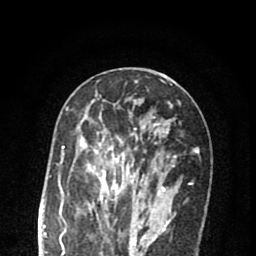
Breast MRI (dynamic contrast-enhanced), one axial slice. Slice 38 of 80 in the series (ordered by position). Cropped to one breast. Dynamic contrast-enhanced series, time point 2 of 8 at this slice position (early post-contrast). 1.5 T. TE 2.7 ms, TR 6.6 ms. 256 × 256 image matrix, field of view 150 × 150 mm. Female patient.
Outlined on this slice (semi-automatic segmentation, software-assisted and operator-edited):
- enhancing-tissue mask used for the functional tumour volume (all voxels passing the contrast-enhancement thresholds inside the analysis volume; usually the tumour): bounding box (x1, y1, x2, y2) in pixels: (76, 119, 174, 218)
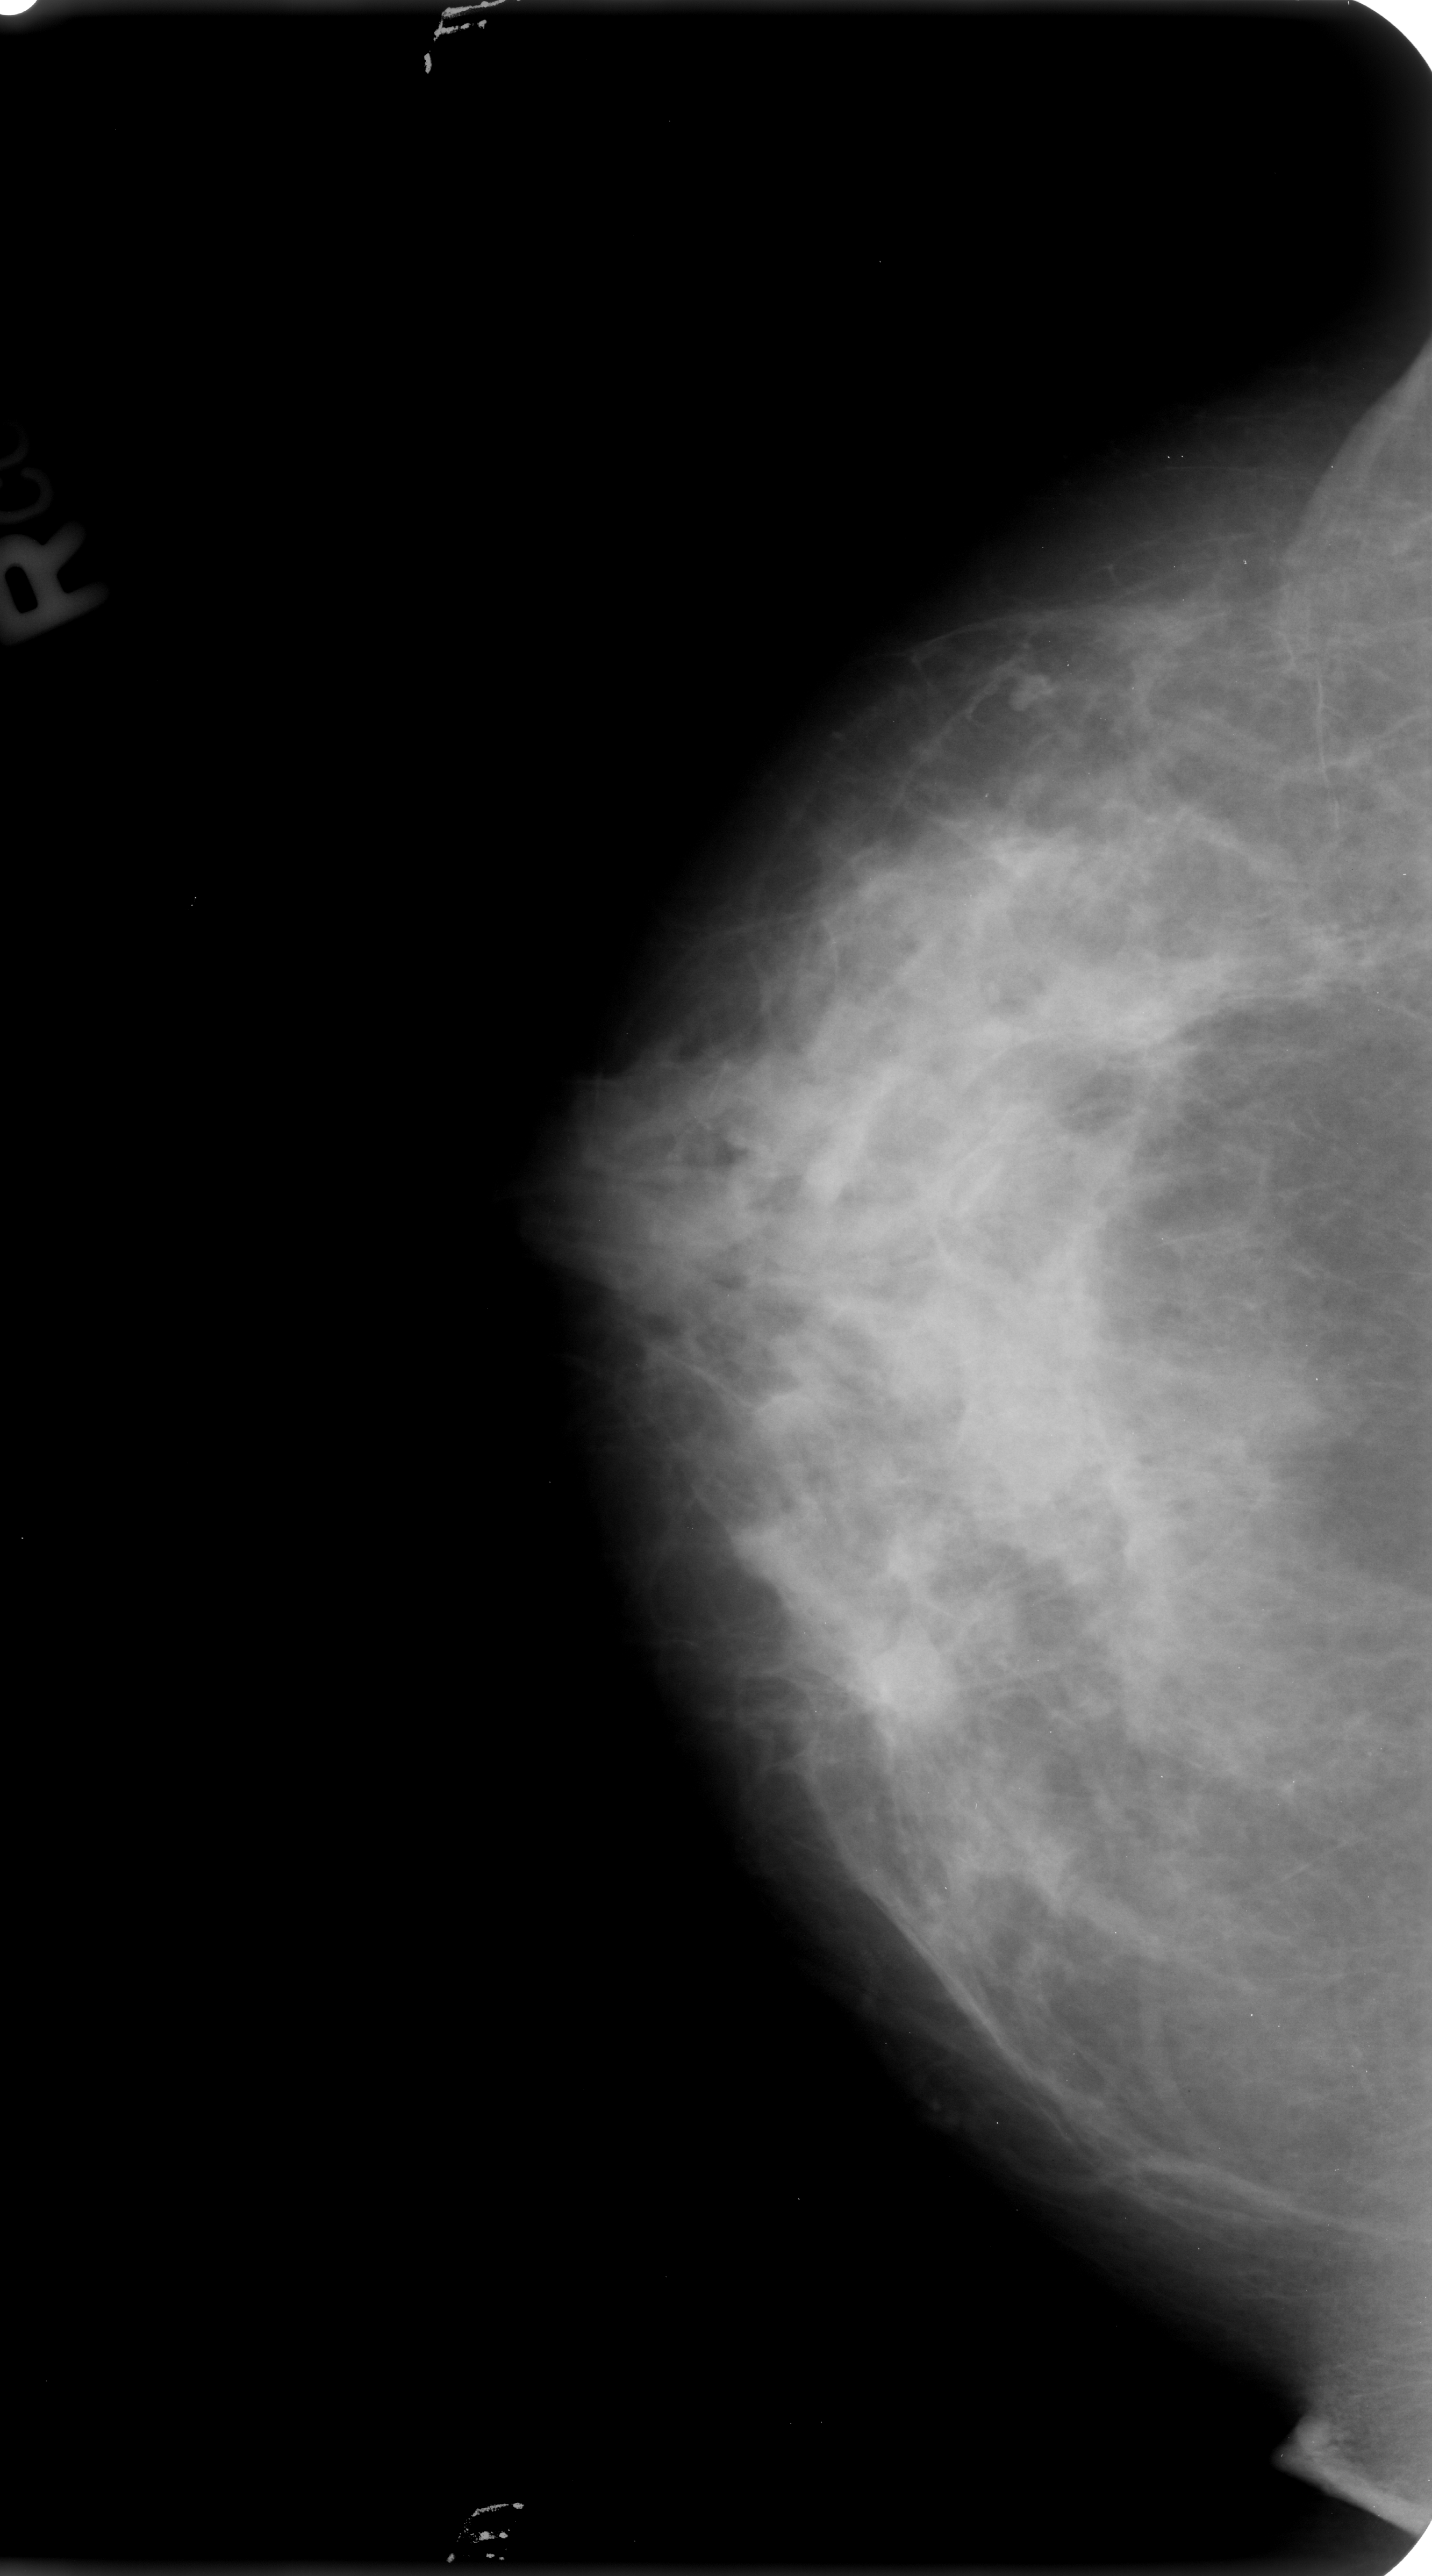
Digitized screen-film mammogram, right breast, craniocaudal (CC) view, BI-RADS breast density category 3 (scale 1–4).
Abnormality record for this image: mass, shape irregular, margins ill defined / spiculated; BI-RADS assessment category 4; subtlety rating 2 on a 1 (subtle) to 5 (obvious) scale; pathology result (as recorded, not read from the image): benign.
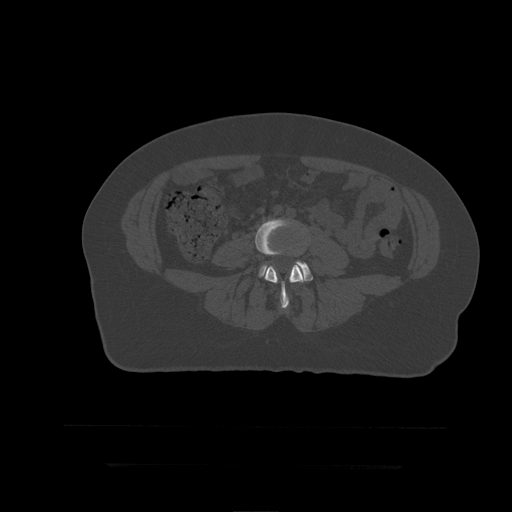
CT including the spine, one axial slice; slice 88 of 399 in the series (ordered by position); reconstruction kernel STANDARD; bone window (W 1800 / L 400 HU); 1.25 mm slice thickness; 512 × 512 image matrix, field of view 450 × 450 mm. Patient age 41 years. Case-level facts recorded for this patient, not image findings: primary cancer: breast.
Outlined on this slice (semi-automatically segmented with operator editing):
- L4 vertebra: bounding box <255,218,307,309> (left, top, right, bottom; pixels)
- L5 vertebra: <259,261,313,281>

◇ ◇ ◇ ◇ ◇ ◇ ◇

#### [PROBLEM]
Since the pictures are not wanted, copy only the text of the records above, exactly.

#### [FINAL ANSWER]
Breast MRI (dynamic contrast-enhanced), one axial slice. Slice 38 of 80 in the series (ordered by position). Cropped to one breast. Dynamic contrast-enhanced series, time point 2 of 8 at this slice position (early post-contrast). 1.5 T. TE 2.7 ms, TR 6.6 ms. 256 × 256 image matrix, field of view 150 × 150 mm. Female patient.
Outlined on this slice (semi-automatic segmentation, software-assisted and operator-edited):
- enhancing-tissue mask used for the functional tumour volume (all voxels passing the contrast-enhancement thresholds inside the analysis volume; usually the tumour): bounding box (x1, y1, x2, y2) in pixels: (76, 119, 174, 218)
Digitized screen-film mammogram, right breast, craniocaudal (CC) view, BI-RADS breast density category 3 (scale 1–4).
Abnormality record for this image: mass, shape irregular, margins ill defined / spiculated; BI-RADS assessment category 4; subtlety rating 2 on a 1 (subtle) to 5 (obvious) scale; pathology result (as recorded, not read from the image): benign.
CT including the spine, one axial slice; slice 88 of 399 in the series (ordered by position); reconstruction kernel STANDARD; bone window (W 1800 / L 400 HU); 1.25 mm slice thickness; 512 × 512 image matrix, field of view 450 × 450 mm. Patient age 41 years. Case-level facts recorded for this patient, not image findings: primary cancer: breast.
Outlined on this slice (semi-automatically segmented with operator editing):
- L4 vertebra: bounding box <255,218,307,309> (left, top, right, bottom; pixels)
- L5 vertebra: <259,261,313,281>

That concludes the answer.